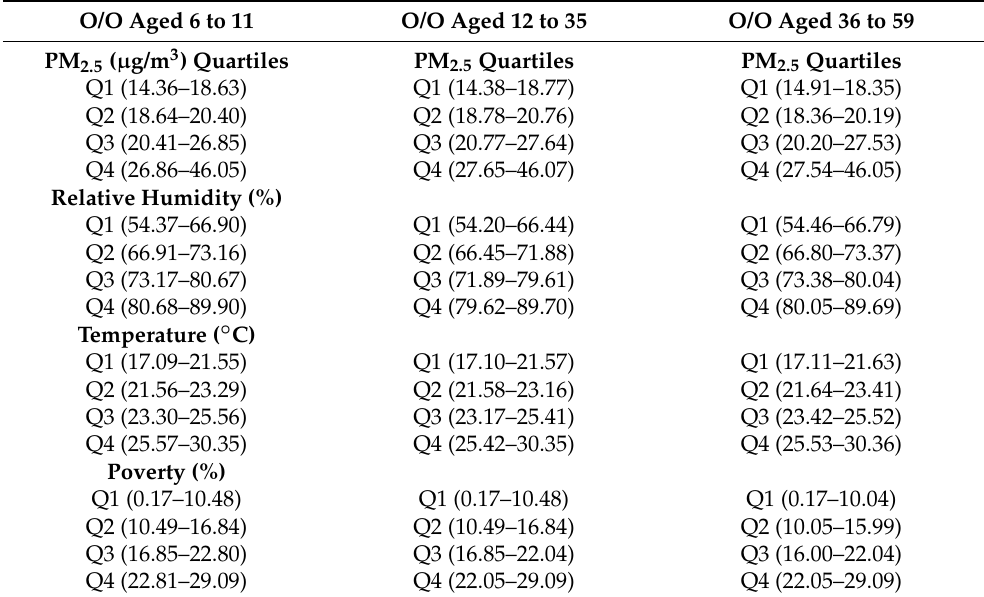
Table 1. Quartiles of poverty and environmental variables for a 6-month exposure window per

※ ※ ※

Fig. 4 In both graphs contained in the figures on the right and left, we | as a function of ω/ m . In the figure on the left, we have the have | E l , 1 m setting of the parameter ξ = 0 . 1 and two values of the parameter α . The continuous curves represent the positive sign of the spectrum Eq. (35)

※ ※ ※

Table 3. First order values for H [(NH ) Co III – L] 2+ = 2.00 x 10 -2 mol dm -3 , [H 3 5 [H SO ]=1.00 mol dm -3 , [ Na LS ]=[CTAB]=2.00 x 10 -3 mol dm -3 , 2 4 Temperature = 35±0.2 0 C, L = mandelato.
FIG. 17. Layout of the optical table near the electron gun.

※ ※ ※

- Exercise directions:
Each line of the records that holds the word "values" should be copied out.

- Task answer:
Fig. 4 In both graphs contained in the figures on the right and left, we | as a function of ω/ m . In the figure on the left, we have the have | E l , 1 m setting of the parameter ξ = 0 . 1 and two values of the parameter α . The continuous curves represent the positive sign of the spectrum Eq. (35)
Table 3. First order values for H [(NH ) Co III – L] 2+ = 2.00 x 10 -2 mol dm -3 , [H 3 5 [H SO ]=1.00 mol dm -3 , [ Na LS ]=[CTAB]=2.00 x 10 -3 mol dm -3 , 2 4 Temperature = 35±0.2 0 C, L = mandelato.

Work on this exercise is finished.